(Task to carry out):
Reproduce everything from "HST... I'm not" down to "remember VE day)" in the forum discussion below, word for word.

(Text passage):
Now you got me curious.

Anybody have a citation for seep surveys of the GOM?

This is off topic, or is it. I just got a fairly large shock when I asked the question, who was POTUS when you were born. LBJ here and I was about the youngest. Only two responses younger than me. The thing that concerns me is I am thinking that the new generation text and write in blurbs of emotion, with little thought to content or communication. It does not seem unreasonable to me that enforcing a standard usage in Blogging should be taught in schools. Not because Blogging is all that important (I think it is but most probably don't), but what a great way to sneak in the Oxford revised standards. I would gladly put up with some whippersnapper correcting my grammar and spelling. Just come here and do it. We need to sell the importance of good critical thinking and good communication skills to the young.
TinFoil.
I guess I will play the youngster here. It gives me a reason to talk to the Hooter's girls. I will get some interviews now.

It gives me a reason to talk to the Hooter's girls.

I knew you'd come to your senses, TFHG.

Heck yeah. I am putting off the trash post until tomorrow and riding there now. I will pay and get an interview or two.

I'm a Nixon guy myself...but why do you need an excuse to talk to the Hooters girls? Flattery gets you everywhere.

If The Oil Drum wants to make itself accessible to the younguns, then HO and the others will need to start Twitter accounts. Otherwise...

Conceived under JFK, born under LBJ. How's that for a coming-down-to-earth?

Edit: and no nasty speculation about what "conceived under" means...

I means you're rich

Nothing nasty about that...

HST... I'm not into the blog thing. I came hear to learn some facts about the DWH tragedy. I have not been dissapointed. After finding TOD on some google search several weeks ago, I immediately realized the value of the site, the good signal/noise ratio and the knowledgeable, measured and thoughtful posts and responses.

Thanks TOD.

"Surender gracefully the trappings of youth and embrace the wisdom of the years."

Agreed

(FDR & remember VE day)

I am just a reader of the site and thought I`d add Wm Lyon Mackenzie King when I was born. This equates to FDR for you Yanks.

Truman here.
I never met the guy.

Ford. Yes, us 'youngins' need more representation on TOD...yet it seems I'm a rare breed to come by these days...that is, the 'progressive techie nerd engineer that questions everything' rare breed.

Ike for me.

I wouldn't consider myself a blogger though. Generally just lurking on the site. Made a few posts but generally enjoy just soaking it all in. I found TOD a few days after April 20 when I was having a hard time finding the names of the eleven who had perished on DWH. I've crossed paths with many people in the GOM over the years and was not readily finding the names in MSM. Too busy reporting on the doomsday outlooks of this disaster. Seemed to be little attention to the fact that eleven souls had perished, IMHO.

Anyways,I didn't find the names on the TOD but found it to be a source of highly sound technical analysis of the incident. The noise factor has increased over the last couple of months but you can still find the facts if you're willing to accept them.

Allen gives the order to prepare for an evacuation:

"Due to the risk that Tropical Storm Bonnie poses to the safety of the nearly 2,000 people responding to the BP oil spill at the well site, many of the vessels and rigs will be preparing to move out of harm's way beginning tonight. This includes the rig drilling the relief well that will ultimately kill the well, as well as other vessels needed for containment. Some of the vessels may be able to remain on site, but we will err on the side of safety.

(Information given):
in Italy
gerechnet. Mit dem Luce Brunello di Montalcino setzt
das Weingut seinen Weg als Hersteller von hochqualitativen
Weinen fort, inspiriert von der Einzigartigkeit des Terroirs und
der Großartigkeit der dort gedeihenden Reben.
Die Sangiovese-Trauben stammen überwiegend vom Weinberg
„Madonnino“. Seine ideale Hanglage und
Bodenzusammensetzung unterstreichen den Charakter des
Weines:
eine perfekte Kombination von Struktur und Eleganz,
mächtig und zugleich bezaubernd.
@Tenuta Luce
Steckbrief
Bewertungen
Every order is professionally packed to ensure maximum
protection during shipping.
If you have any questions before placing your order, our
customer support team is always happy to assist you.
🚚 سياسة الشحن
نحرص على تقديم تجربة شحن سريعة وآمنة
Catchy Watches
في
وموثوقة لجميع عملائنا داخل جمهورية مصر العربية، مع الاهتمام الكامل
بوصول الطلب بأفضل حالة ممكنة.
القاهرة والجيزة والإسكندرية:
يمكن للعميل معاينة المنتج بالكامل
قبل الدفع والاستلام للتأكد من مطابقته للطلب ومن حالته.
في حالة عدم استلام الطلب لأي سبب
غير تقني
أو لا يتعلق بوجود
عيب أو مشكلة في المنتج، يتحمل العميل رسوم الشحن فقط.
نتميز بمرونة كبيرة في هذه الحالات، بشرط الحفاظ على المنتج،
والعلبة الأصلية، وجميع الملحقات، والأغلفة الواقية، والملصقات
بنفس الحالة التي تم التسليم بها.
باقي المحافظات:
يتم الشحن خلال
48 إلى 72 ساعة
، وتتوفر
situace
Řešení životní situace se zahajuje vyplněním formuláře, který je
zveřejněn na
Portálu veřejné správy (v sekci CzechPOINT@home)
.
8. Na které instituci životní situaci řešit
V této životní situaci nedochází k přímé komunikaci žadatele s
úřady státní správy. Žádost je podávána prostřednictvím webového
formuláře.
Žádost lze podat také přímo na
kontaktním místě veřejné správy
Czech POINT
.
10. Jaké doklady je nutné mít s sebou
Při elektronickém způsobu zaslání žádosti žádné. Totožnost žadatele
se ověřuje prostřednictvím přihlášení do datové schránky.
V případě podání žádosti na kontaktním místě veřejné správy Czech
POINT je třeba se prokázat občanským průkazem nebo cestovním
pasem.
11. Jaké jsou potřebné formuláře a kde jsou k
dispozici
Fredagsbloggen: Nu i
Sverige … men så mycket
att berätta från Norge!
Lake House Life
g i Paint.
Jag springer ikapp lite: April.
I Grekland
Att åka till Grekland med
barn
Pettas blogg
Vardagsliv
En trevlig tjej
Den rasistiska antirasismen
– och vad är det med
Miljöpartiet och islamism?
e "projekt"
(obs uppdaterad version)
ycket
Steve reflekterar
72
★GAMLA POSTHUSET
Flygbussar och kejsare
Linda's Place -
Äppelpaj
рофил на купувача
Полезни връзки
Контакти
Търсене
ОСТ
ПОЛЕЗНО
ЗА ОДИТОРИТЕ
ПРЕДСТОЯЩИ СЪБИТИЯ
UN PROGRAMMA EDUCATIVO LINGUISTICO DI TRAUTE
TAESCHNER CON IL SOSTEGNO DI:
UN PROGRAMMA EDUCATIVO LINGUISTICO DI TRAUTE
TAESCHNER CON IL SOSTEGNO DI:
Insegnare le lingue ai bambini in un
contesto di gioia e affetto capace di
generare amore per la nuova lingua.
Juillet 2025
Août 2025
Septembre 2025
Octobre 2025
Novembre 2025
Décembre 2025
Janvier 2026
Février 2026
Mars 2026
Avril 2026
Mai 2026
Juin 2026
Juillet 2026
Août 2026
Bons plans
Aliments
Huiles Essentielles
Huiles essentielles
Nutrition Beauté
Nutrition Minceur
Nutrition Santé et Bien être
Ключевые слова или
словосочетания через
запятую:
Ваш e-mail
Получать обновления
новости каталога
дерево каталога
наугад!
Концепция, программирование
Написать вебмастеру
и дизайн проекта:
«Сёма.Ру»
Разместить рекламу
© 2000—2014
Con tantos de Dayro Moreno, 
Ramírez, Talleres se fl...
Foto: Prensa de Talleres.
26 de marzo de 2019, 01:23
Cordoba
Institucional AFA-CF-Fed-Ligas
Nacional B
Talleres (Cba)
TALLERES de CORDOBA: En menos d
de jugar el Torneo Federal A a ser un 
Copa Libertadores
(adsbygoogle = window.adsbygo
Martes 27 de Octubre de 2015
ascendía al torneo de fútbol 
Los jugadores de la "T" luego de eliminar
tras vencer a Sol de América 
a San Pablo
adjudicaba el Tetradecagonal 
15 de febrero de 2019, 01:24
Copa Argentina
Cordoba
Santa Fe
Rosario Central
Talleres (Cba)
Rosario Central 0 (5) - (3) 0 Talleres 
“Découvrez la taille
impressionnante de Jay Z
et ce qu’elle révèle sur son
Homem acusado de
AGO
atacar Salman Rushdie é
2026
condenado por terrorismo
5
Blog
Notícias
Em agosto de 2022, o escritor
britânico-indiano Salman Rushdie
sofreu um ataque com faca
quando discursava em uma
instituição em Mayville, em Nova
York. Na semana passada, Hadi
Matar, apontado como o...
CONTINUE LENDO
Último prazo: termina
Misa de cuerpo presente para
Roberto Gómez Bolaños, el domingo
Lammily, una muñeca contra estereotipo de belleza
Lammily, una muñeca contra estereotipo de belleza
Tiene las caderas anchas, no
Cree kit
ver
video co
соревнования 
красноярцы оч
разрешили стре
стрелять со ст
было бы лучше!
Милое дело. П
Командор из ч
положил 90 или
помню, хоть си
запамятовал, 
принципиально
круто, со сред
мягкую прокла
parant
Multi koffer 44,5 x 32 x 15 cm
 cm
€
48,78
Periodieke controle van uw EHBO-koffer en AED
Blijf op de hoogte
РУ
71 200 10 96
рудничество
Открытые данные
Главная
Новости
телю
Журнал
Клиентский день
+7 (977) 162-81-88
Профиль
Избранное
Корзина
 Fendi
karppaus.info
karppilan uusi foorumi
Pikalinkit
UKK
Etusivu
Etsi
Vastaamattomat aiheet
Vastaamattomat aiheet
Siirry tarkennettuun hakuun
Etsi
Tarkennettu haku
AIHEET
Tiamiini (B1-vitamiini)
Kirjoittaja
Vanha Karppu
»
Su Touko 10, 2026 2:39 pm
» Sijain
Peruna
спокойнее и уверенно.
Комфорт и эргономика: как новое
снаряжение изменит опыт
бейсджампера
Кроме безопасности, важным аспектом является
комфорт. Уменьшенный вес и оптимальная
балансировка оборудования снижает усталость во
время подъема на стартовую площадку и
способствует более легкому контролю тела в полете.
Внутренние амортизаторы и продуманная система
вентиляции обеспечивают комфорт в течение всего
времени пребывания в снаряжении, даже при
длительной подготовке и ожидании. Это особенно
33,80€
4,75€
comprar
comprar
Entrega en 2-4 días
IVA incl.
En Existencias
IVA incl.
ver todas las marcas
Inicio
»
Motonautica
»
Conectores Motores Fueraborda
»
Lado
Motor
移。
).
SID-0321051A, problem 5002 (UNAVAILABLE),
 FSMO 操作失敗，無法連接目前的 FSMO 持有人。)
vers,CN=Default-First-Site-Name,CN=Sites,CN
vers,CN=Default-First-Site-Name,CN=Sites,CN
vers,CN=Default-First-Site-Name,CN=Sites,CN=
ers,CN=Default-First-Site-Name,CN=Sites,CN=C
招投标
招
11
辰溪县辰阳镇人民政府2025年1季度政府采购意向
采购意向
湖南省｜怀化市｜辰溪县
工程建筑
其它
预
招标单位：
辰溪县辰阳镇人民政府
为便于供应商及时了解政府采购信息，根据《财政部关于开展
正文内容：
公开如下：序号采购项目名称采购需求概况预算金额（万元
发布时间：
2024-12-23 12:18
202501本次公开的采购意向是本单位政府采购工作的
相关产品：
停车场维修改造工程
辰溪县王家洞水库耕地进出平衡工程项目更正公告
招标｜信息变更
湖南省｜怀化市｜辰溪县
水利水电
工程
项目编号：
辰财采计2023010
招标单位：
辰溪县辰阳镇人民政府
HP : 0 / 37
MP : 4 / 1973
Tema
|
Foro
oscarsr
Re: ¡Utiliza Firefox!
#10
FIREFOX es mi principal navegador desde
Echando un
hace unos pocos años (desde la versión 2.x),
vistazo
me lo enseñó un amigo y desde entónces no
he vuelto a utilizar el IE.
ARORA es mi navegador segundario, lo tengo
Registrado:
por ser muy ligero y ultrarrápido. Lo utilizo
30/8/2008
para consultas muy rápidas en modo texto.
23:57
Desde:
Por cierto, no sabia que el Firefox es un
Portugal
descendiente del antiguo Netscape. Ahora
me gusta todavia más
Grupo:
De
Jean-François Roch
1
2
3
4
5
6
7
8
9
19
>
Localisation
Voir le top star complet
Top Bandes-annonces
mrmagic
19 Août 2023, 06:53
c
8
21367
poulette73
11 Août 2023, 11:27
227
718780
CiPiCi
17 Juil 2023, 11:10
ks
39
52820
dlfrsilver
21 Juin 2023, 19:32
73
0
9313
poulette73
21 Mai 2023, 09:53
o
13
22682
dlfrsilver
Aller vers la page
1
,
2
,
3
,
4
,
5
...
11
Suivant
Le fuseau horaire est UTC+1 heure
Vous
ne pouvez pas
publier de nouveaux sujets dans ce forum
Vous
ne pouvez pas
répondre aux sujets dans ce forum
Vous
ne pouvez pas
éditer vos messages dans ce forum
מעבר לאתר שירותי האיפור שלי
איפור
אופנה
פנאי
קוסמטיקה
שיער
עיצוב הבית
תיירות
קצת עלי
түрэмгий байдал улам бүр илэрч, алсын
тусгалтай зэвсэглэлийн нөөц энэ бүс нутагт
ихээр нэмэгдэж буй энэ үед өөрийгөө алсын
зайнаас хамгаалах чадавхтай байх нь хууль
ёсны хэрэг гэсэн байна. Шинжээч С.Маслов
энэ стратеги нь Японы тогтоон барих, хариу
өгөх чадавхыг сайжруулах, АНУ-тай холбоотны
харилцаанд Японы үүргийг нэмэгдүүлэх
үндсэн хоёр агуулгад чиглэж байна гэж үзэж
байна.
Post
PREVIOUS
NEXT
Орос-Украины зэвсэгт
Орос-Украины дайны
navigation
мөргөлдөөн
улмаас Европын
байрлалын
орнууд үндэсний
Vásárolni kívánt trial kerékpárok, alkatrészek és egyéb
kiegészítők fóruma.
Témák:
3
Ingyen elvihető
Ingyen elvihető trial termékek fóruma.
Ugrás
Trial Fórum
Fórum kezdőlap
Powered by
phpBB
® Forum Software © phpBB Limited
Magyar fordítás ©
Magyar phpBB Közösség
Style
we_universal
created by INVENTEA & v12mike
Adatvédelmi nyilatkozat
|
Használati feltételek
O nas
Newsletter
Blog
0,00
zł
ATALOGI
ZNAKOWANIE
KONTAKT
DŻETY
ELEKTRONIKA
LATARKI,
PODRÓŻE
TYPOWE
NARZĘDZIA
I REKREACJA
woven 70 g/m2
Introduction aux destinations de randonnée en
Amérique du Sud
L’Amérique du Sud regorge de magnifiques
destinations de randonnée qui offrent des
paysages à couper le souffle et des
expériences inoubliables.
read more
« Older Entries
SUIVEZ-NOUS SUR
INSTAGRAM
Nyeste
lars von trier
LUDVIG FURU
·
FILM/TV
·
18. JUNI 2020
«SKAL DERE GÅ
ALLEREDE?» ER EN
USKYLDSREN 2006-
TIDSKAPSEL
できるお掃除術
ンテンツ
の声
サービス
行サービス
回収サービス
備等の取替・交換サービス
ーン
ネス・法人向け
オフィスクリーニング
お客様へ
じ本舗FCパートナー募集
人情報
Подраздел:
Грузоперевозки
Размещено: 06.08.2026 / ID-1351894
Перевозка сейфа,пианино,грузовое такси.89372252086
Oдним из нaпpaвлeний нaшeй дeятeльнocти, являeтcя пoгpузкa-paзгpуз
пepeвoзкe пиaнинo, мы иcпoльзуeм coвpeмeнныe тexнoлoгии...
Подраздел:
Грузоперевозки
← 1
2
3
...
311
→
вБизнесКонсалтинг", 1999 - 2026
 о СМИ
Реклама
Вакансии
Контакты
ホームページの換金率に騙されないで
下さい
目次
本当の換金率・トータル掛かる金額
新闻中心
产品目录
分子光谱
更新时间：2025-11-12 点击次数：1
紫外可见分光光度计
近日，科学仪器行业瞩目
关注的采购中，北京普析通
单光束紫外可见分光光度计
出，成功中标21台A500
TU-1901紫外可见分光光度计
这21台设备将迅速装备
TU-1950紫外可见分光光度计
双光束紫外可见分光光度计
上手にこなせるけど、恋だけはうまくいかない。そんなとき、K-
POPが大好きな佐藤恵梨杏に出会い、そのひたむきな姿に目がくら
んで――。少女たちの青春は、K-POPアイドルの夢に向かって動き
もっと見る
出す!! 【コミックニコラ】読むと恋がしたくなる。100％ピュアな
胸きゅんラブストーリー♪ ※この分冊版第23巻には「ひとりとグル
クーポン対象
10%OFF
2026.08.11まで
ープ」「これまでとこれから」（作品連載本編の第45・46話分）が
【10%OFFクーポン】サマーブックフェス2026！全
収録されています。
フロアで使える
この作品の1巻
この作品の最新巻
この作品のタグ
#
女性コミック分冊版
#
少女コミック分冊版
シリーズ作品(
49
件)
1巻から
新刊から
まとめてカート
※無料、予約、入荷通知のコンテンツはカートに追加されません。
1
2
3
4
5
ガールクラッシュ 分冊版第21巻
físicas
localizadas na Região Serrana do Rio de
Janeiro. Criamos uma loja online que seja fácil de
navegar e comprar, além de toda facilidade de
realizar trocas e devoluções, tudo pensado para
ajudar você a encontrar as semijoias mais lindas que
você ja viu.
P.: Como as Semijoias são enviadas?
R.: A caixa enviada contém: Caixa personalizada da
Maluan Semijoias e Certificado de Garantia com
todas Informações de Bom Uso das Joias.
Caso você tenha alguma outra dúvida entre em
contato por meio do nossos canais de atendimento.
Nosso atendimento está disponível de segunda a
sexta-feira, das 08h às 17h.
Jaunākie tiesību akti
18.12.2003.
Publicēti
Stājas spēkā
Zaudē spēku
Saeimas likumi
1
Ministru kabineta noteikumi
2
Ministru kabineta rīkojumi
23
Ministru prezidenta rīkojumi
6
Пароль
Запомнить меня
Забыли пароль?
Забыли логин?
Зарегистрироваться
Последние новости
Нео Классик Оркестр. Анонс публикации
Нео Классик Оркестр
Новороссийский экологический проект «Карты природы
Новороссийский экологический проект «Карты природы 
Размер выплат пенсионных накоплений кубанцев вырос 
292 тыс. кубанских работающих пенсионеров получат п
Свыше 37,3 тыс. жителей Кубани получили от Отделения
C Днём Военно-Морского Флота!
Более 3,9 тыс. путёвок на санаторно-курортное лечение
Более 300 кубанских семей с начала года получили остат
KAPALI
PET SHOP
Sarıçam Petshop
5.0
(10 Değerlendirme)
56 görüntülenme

(Result of the exercise):
HST... I'm not into the blog thing. I came hear to learn some facts about the DWH tragedy. I have not been dissapointed. After finding TOD on some google search several weeks ago, I immediately realized the value of the site, the good signal/noise ratio and the knowledgeable, measured and thoughtful posts and responses.

Thanks TOD.

"Surender gracefully the trappings of youth and embrace the wisdom of the years."

Agreed

(FDR & remember VE day)